Exercise goal: Check every line of the entries for "uuid", and copy the lines that hold it.

'''

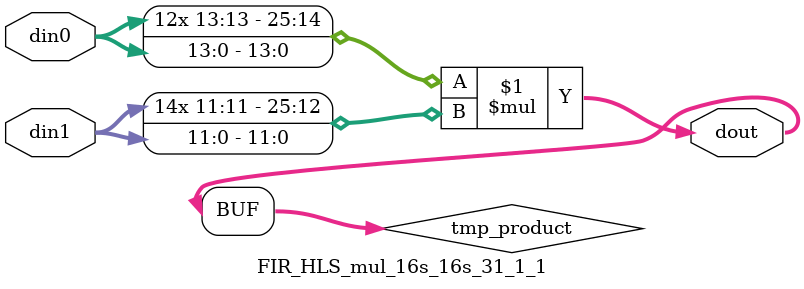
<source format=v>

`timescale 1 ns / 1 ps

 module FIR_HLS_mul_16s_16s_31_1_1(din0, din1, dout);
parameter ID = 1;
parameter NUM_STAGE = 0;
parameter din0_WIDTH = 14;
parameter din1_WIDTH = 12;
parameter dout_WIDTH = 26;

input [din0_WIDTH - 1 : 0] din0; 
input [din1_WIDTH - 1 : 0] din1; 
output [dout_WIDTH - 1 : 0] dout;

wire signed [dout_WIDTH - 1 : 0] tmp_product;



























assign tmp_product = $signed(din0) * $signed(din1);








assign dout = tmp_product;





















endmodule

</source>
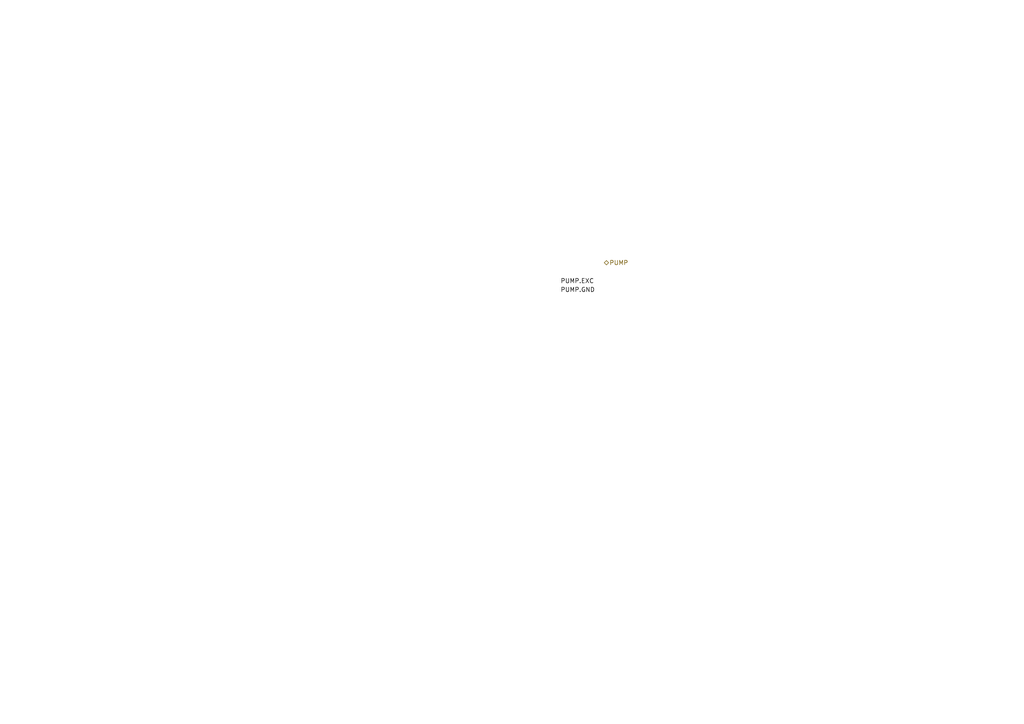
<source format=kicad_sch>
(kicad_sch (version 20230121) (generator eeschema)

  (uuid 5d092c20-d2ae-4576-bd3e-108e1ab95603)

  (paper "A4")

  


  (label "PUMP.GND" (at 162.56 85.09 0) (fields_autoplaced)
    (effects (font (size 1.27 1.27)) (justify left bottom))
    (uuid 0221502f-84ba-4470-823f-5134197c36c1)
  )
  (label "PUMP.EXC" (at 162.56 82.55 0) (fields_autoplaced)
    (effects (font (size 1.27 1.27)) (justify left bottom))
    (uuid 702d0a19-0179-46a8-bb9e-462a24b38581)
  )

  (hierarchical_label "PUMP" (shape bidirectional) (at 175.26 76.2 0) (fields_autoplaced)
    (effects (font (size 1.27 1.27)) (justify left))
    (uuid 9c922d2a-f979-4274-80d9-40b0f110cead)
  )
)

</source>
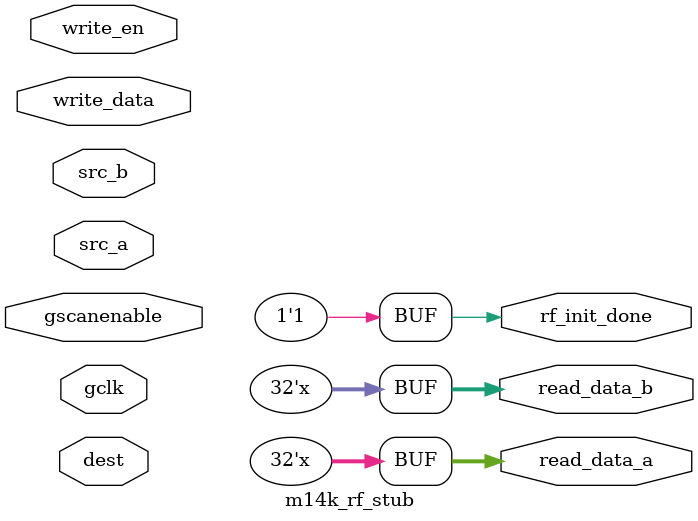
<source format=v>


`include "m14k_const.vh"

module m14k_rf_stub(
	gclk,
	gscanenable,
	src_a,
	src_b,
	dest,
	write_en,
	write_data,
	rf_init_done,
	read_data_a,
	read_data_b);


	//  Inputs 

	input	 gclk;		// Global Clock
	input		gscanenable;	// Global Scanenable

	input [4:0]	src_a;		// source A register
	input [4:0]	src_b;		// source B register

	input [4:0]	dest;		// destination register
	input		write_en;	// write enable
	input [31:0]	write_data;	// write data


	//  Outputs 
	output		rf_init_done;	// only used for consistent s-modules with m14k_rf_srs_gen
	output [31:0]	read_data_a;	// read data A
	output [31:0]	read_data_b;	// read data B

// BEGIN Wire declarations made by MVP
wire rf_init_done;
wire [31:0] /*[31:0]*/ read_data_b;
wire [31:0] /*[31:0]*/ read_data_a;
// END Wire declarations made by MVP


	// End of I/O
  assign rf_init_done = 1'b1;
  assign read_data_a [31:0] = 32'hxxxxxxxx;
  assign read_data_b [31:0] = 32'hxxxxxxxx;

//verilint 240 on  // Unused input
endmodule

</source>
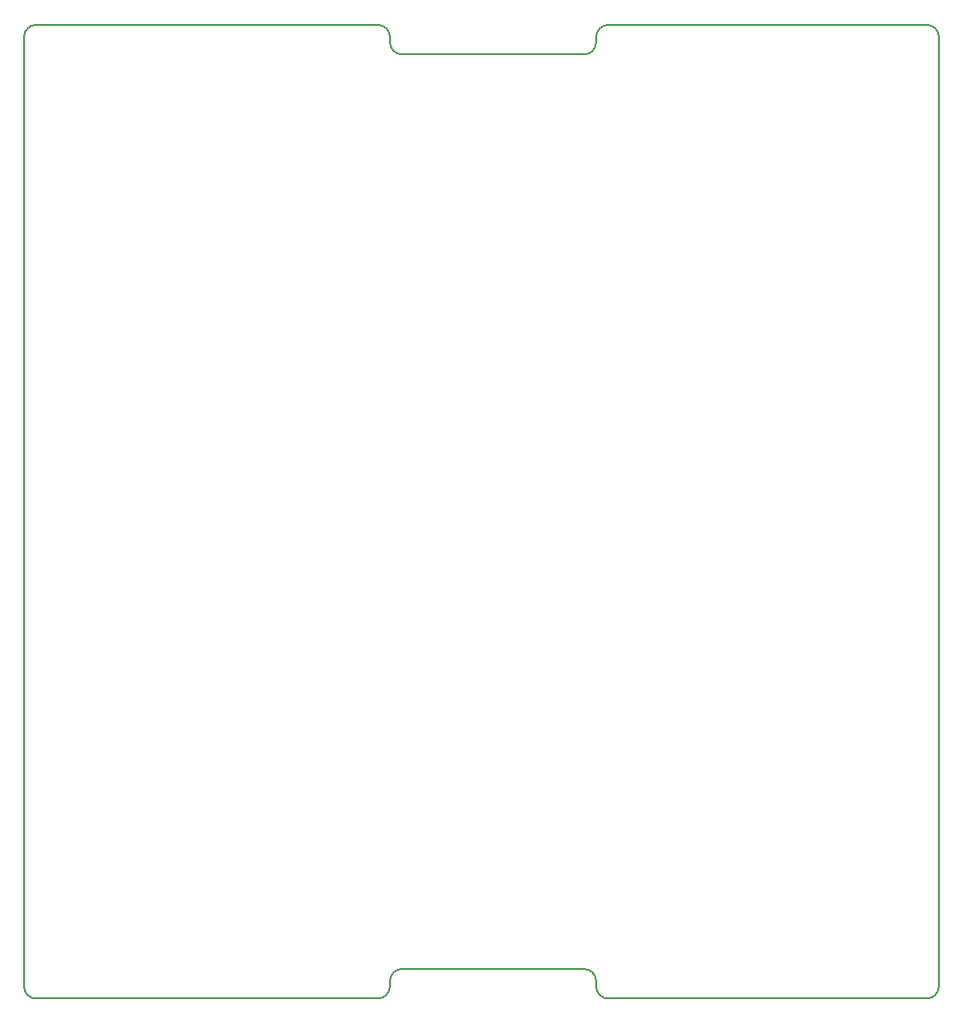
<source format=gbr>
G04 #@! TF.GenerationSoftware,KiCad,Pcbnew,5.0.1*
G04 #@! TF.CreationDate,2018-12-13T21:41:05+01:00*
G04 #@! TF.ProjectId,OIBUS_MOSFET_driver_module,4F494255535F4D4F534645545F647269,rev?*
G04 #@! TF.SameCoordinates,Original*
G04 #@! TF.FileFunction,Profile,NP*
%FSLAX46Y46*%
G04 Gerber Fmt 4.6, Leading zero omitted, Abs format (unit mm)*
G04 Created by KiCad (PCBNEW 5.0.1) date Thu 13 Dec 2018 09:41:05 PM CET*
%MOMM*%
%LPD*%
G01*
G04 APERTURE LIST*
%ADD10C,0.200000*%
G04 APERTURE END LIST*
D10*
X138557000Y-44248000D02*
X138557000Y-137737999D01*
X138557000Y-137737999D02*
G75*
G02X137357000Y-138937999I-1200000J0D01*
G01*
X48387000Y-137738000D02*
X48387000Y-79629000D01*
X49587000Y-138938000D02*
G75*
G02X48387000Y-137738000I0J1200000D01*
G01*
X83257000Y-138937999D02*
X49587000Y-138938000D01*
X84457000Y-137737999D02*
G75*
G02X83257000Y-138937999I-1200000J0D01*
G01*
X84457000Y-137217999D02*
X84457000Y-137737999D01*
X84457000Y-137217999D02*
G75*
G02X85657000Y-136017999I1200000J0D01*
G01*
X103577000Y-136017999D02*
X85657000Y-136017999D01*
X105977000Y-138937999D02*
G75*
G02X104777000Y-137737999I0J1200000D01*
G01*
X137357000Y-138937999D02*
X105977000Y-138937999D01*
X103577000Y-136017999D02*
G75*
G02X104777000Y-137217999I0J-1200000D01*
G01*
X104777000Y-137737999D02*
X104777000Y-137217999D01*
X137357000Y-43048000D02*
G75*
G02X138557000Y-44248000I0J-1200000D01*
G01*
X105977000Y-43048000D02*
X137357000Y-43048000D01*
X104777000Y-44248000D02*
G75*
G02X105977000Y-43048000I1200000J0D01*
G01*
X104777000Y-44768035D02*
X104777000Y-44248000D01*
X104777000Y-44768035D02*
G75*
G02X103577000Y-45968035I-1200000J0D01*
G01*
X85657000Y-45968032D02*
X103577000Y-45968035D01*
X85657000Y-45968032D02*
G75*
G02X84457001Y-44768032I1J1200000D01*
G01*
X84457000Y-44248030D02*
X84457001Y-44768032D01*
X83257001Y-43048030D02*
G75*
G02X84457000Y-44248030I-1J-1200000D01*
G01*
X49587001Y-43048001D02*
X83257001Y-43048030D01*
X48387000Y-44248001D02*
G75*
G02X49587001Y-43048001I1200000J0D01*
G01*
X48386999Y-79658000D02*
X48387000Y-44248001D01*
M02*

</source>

'''
'''

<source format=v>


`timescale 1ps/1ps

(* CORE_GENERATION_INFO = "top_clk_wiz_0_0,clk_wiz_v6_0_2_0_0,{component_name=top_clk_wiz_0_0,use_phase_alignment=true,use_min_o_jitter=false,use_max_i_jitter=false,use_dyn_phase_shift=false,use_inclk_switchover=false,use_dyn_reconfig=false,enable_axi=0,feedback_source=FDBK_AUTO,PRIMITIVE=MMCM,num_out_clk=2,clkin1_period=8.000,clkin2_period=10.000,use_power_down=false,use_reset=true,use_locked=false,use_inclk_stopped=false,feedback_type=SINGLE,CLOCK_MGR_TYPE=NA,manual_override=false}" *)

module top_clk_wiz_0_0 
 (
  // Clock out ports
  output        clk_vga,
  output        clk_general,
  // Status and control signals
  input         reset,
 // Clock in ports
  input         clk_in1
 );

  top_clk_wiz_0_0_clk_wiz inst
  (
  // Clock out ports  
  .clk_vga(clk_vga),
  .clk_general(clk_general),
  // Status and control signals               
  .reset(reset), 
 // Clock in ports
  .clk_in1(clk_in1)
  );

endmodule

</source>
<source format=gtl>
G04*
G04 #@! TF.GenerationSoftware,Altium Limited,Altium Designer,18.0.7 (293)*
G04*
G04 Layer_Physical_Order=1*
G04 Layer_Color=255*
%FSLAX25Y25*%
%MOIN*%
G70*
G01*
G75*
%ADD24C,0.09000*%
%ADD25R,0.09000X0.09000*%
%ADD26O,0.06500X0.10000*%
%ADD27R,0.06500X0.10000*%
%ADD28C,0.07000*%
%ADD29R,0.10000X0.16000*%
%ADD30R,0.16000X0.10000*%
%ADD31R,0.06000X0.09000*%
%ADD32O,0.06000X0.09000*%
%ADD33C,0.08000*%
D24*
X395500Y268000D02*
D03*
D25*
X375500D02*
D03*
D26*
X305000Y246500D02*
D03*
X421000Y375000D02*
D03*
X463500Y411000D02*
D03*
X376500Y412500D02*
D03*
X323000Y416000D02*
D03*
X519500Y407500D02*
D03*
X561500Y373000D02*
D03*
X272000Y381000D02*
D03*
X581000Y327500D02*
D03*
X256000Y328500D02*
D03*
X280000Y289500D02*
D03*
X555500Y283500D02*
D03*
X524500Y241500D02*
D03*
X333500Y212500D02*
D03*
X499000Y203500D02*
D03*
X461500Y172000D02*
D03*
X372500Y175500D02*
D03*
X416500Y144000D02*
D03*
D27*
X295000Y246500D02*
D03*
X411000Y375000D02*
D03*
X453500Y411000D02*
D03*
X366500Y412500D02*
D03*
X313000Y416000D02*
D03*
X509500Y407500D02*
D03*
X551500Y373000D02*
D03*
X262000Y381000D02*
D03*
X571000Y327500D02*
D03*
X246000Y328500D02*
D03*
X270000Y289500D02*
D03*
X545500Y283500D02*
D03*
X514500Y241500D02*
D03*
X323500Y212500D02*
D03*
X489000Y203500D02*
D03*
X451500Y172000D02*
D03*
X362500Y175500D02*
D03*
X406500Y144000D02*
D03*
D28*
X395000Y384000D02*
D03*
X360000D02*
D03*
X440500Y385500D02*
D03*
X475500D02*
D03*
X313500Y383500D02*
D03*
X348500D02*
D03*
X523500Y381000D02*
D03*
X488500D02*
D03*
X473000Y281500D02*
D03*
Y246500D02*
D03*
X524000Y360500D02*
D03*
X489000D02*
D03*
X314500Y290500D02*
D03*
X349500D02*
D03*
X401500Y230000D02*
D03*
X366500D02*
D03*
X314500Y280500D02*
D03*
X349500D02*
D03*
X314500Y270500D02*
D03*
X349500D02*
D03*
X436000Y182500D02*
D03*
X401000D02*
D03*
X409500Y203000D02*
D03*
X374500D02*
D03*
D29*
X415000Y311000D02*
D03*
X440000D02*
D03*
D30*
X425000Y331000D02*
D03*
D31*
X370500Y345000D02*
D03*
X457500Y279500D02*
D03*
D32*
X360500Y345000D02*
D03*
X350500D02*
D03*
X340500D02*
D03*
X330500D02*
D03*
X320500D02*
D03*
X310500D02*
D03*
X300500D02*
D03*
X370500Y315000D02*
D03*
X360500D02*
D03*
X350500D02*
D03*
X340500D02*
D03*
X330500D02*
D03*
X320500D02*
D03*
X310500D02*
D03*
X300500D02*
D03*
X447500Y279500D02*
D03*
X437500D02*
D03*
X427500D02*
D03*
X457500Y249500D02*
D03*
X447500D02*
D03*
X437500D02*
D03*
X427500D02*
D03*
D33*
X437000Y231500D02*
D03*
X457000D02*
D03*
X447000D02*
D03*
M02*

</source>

'''
'''

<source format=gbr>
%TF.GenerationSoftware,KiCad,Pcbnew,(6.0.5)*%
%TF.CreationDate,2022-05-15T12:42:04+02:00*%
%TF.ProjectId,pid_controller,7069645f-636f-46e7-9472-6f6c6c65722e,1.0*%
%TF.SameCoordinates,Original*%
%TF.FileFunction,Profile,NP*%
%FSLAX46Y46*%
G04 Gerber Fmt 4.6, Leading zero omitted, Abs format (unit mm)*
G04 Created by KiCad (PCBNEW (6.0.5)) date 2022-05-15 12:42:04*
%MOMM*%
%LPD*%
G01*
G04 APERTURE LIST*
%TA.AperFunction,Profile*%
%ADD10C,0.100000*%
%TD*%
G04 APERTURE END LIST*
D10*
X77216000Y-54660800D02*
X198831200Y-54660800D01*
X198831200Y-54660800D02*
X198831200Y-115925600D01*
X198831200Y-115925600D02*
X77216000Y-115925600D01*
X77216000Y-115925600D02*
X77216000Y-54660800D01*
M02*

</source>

'''

Response:
  (uuid 5d092c20-d2ae-4576-bd3e-108e1ab95603)
    (uuid 0221502f-84ba-4470-823f-5134197c36c1)
    (uuid 702d0a19-0179-46a8-bb9e-462a24b38581)
    (uuid 9c922d2a-f979-4274-80d9-40b0f110cead)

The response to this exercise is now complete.